M.d. thomas vs p.s. jaleel case is overruled or not

Dear Friends

I need some advise on the below mention judgement that this judgement is overruled or not.

Supreme Court of India
M.D.Thomas vs P.S. Jaleel & Anr. on 13 April, 2009
Author: ......................J.
Bench: B.N. Agrawal, G.S. Singhvi

CRIMINAL APPELLATE JURISDICTION

CRIMINAL APPEAL NO.711 OF 2009

(Arising out of S.L.P. (Crl.) No.7828 of 2007)

M.D. Thomas ...Appellant(s)

Versus

P.S. Jaleel and Anr. ...Respondent(s)

O R D E R

Leave granted.

Heard learned counsel for the parties.

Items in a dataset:
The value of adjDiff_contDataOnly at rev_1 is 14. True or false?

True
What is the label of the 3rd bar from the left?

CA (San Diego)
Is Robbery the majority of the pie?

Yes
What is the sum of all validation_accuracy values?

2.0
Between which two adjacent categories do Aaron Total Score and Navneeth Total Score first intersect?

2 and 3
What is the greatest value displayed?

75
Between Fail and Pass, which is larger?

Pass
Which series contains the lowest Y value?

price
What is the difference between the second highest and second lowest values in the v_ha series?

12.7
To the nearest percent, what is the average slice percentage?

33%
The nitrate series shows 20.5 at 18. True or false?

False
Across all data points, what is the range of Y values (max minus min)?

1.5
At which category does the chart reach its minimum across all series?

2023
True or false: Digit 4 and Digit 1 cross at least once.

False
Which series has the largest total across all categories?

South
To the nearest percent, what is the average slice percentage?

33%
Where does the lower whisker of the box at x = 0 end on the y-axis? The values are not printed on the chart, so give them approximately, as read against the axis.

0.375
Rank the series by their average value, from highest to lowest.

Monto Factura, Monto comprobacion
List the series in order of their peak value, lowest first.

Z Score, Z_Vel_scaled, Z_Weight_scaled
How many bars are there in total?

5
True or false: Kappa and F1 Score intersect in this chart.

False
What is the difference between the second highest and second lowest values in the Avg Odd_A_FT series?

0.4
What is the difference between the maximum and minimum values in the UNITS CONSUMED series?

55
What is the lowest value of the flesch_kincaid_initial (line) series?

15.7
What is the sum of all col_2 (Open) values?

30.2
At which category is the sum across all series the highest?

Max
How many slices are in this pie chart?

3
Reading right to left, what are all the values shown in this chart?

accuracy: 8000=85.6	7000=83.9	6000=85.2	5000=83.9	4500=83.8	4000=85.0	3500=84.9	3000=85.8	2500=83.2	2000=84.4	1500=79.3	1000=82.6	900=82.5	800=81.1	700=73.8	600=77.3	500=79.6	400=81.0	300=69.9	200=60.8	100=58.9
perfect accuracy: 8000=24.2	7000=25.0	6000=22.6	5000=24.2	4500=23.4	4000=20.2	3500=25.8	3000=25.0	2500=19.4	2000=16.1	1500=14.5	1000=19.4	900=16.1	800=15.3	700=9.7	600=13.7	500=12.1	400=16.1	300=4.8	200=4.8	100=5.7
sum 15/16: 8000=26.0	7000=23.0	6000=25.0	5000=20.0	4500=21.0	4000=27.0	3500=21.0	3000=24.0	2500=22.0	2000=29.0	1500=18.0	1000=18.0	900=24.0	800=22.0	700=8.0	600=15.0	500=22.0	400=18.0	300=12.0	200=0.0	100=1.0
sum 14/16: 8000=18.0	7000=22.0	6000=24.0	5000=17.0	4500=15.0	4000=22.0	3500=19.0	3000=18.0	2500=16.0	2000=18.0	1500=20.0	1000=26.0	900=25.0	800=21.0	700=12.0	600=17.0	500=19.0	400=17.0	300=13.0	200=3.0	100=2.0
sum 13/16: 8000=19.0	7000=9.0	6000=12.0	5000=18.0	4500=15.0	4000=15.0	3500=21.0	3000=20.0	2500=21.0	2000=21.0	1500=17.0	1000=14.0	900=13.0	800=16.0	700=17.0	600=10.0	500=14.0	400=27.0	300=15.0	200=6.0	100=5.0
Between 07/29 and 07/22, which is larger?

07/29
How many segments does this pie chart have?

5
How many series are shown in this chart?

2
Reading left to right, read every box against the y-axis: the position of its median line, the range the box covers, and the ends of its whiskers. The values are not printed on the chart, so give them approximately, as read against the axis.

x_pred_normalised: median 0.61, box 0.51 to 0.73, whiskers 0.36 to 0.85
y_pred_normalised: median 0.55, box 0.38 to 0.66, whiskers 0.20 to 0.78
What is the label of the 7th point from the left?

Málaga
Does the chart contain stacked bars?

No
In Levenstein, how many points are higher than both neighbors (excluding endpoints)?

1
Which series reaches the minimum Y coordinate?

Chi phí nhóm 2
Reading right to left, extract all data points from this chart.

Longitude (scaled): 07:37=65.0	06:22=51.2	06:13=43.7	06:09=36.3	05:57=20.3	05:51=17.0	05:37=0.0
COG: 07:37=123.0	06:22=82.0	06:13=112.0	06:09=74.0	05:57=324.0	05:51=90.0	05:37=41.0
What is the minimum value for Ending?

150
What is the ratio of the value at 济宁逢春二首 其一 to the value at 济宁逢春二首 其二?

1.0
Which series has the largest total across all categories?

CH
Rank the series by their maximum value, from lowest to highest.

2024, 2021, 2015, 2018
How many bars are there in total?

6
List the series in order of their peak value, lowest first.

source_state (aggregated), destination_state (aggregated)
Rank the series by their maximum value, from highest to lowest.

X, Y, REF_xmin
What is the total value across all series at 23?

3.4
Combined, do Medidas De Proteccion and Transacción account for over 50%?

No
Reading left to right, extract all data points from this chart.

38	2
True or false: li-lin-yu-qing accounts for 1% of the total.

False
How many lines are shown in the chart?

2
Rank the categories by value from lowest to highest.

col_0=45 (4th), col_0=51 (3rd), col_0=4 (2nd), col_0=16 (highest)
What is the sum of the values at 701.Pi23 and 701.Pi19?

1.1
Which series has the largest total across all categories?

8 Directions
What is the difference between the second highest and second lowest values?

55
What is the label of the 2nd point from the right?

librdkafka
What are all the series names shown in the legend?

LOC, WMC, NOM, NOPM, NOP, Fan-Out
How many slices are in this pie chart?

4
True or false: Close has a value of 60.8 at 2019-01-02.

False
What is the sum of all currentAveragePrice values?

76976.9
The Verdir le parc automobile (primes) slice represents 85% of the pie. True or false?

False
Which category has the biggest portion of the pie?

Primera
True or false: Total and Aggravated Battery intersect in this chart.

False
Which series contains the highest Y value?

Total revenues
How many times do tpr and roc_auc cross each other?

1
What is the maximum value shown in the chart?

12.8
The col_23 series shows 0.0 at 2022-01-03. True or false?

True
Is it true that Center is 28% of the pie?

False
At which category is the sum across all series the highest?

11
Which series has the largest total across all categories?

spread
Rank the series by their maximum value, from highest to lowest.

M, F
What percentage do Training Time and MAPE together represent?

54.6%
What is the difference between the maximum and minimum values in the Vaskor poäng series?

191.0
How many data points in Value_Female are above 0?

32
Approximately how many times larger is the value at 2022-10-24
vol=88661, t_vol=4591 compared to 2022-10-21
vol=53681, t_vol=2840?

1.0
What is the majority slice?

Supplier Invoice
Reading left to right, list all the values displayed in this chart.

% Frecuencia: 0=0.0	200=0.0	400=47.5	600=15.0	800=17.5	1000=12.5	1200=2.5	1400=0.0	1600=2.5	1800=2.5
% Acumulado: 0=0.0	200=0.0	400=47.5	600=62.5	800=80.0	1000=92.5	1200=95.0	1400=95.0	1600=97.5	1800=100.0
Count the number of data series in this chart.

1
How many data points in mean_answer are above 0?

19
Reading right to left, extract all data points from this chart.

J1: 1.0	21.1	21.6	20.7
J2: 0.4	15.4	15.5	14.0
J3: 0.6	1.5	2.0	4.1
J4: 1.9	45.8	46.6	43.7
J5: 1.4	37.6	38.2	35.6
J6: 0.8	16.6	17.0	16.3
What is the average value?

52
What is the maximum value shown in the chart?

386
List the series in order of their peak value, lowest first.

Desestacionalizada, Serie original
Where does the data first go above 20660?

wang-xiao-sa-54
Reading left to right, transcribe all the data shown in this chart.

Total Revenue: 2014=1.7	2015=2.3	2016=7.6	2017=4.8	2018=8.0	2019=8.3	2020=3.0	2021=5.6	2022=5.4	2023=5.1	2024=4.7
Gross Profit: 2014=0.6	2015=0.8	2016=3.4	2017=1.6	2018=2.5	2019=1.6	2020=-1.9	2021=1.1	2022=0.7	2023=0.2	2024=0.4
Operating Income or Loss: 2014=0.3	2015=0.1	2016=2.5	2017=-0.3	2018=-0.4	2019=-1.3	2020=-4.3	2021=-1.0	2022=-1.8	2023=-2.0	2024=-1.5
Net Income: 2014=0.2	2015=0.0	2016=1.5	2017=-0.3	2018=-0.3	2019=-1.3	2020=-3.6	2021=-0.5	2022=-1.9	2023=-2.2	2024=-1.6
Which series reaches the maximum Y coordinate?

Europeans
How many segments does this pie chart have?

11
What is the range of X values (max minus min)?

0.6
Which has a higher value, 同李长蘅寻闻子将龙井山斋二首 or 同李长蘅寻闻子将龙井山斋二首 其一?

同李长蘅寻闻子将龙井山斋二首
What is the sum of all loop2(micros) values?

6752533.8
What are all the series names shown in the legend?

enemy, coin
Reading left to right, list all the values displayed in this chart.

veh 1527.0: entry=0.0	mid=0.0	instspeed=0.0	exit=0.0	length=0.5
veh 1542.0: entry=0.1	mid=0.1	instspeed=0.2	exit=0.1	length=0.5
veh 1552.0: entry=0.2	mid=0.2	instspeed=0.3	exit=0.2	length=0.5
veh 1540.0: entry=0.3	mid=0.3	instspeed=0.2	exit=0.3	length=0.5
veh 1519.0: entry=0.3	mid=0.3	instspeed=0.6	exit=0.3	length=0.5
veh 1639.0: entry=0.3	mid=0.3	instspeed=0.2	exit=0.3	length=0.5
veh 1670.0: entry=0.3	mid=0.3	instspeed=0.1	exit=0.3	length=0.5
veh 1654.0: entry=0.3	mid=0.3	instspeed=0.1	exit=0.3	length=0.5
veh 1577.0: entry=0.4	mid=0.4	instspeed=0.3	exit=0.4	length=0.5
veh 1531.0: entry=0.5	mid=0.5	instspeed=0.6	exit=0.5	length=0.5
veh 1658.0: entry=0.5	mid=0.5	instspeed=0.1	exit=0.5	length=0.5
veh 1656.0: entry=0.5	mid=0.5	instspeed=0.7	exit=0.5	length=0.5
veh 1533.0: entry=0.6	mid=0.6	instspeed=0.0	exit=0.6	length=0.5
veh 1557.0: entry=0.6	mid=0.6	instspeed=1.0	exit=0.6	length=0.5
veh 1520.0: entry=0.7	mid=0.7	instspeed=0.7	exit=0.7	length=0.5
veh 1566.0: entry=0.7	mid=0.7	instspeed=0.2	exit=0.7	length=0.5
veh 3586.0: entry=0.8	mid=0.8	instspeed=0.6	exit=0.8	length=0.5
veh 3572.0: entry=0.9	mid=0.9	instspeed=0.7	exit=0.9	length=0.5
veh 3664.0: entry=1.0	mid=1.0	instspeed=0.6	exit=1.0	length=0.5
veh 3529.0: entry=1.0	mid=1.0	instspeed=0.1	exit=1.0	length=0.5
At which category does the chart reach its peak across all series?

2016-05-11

→ PROBLEM DESCRIPTION
Quote the post about the M.D. Thomas case from "Supreme Court of" to "M.D. Thomas ...Appellant(s)". You can leave the data aside; it isn't needed here.

→ EXERCISE RESPONSE
Supreme Court of India
M.D.Thomas vs P.S. Jaleel & Anr. on 13 April, 2009
Author: ......................J.
Bench: B.N. Agrawal, G.S. Singhvi

CRIMINAL APPELLATE JURISDICTION

CRIMINAL APPEAL NO.711 OF 2009

(Arising out of S.L.P. (Crl.) No.7828 of 2007)

M.D. Thomas ...Appellant(s)